Jack Dorsey influences Cynthia Lummis and US law

Yesterday, Jack Dorsey advocated on the X network for a tax exemption on everyday Bitcoin payments. This stance follows the introduction of a new feature on Square, the payment solutions company he founded, allowing users to accept Bitcoin payments.

However, using Bitcoin on a daily basis can quickly become burdensome if each transaction requires a flat tax calculation, especially for those who acquired their BTC several years ago. Reducing the tax burden on capital gains related to Bitcoin spending on everyday goods and services would greatly encourage its adoption, particularly among new users.

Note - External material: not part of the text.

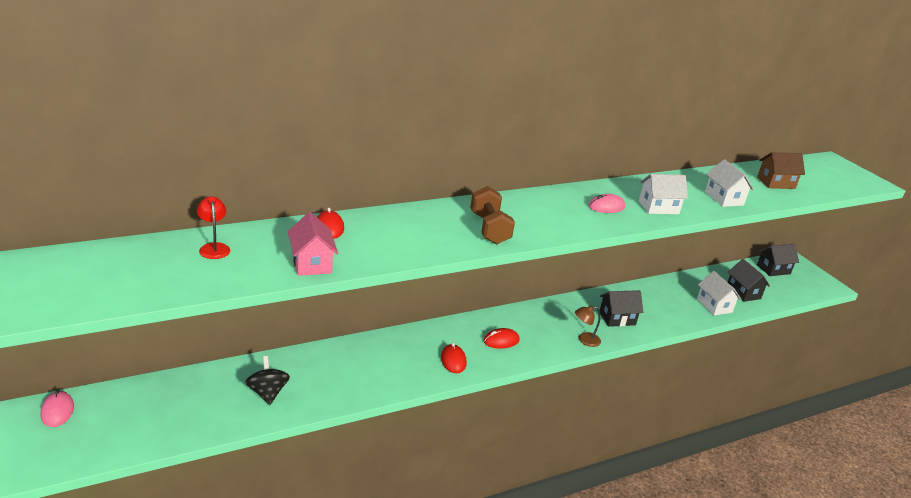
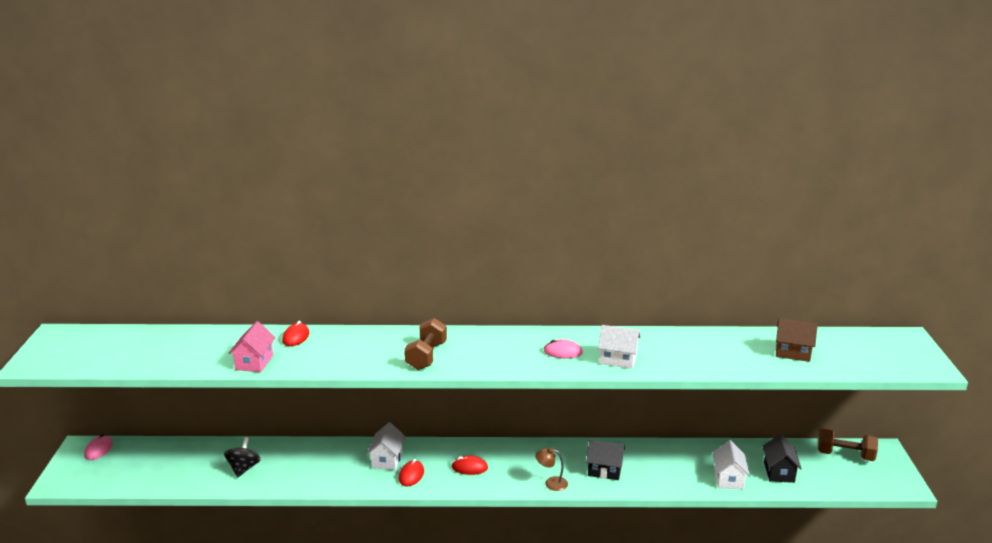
camera: 30 degrees right, 5 degrees down
red lamp [197,196,230,259] -> none
white house [705,159,754,207] -> white house moved to [367,422,406,470]
black house [757,244,799,276] -> brown dumbbell [818,428,878,461]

In response to Jack Dorsey’s tweets, Cynthia Lummis, a senator from Wyoming, best known for initiating the GENIUS Act on stablecoin regulation and advising Donald Trump on the creation of a strategic BTC reserve, initially hinted that she was working on the issue.

Less than 24 hours later, she introduced a new bill aimed at reducing taxation on Bitcoin and cryptocurrencies.

Excerpt from bill S.2207

Here is what Bill S.2207 could change:

  • Transactions under $300 would be tax-exempt;
  • These exemptions would be limited to $5,000 per year;
  • Losses incurred in cryptocurrencies could be deducted from other investments;
  • Income from miners and stakers would only be taxed at the time of conversion to fiat currency;
  • Cryptocurrencies could become eligible for charitable donation tax deductions.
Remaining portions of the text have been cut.